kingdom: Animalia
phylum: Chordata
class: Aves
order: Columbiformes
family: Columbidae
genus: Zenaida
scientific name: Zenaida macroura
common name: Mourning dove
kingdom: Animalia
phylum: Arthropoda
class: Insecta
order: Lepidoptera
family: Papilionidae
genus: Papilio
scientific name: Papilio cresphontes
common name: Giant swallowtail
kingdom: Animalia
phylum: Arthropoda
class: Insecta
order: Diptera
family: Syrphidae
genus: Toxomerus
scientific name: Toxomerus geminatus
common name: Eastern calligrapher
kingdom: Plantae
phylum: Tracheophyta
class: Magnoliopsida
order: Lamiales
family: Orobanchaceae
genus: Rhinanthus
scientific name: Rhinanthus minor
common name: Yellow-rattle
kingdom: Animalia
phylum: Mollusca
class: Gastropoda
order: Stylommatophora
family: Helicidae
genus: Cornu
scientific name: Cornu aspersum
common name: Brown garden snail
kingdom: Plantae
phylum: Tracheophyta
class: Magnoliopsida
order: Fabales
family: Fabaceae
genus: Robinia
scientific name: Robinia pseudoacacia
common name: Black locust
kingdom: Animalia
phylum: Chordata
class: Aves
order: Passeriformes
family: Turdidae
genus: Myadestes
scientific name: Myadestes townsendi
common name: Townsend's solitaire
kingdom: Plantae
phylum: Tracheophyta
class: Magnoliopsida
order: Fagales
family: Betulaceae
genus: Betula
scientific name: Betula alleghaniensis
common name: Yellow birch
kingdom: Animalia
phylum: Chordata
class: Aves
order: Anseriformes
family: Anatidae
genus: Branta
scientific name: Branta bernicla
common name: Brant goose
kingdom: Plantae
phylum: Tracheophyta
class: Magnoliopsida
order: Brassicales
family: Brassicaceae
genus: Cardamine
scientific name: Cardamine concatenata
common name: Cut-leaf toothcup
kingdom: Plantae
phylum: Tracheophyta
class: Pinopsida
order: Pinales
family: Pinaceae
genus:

# Do this
Reproduce all of the lines above verbatim, with no alteration.

# Output of the exercise
kingdom: Animalia
phylum: Chordata
class: Aves
order: Columbiformes
family: Columbidae
genus: Zenaida
scientific name: Zenaida macroura
common name: Mourning dove
kingdom: Animalia
phylum: Arthropoda
class: Insecta
order: Lepidoptera
family: Papilionidae
genus: Papilio
scientific name: Papilio cresphontes
common name: Giant swallowtail
kingdom: Animalia
phylum: Arthropoda
class: Insecta
order: Diptera
family: Syrphidae
genus: Toxomerus
scientific name: Toxomerus geminatus
common name: Eastern calligrapher
kingdom: Plantae
phylum: Tracheophyta
class: Magnoliopsida
order: Lamiales
family: Orobanchaceae
genus: Rhinanthus
scientific name: Rhinanthus minor
common name: Yellow-rattle
kingdom: Animalia
phylum: Mollusca
class: Gastropoda
order: Stylommatophora
family: Helicidae
genus: Cornu
scientific name: Cornu aspersum
common name: Brown garden snail
kingdom: Plantae
phylum: Tracheophyta
class: Magnoliopsida
order: Fabales
family: Fabaceae
genus: Robinia
scientific name: Robinia pseudoacacia
common name: Black locust
kingdom: Animalia
phylum: Chordata
class: Aves
order: Passeriformes
family: Turdidae
genus: Myadestes
scientific name: Myadestes townsendi
common name: Townsend's solitaire
kingdom: Plantae
phylum: Tracheophyta
class: Magnoliopsida
order: Fagales
family: Betulaceae
genus: Betula
scientific name: Betula alleghaniensis
common name: Yellow birch
kingdom: Animalia
phylum: Chordata
class: Aves
order: Anseriformes
family: Anatidae
genus: Branta
scientific name: Branta bernicla
common name: Brant goose
kingdom: Plantae
phylum: Tracheophyta
class: Magnoliopsida
order: Brassicales
family: Brassicaceae
genus: Cardamine
scientific name: Cardamine concatenata
common name: Cut-leaf toothcup
kingdom: Plantae
phylum: Tracheophyta
class: Pinopsida
order: Pinales
family: Pinaceae
genus:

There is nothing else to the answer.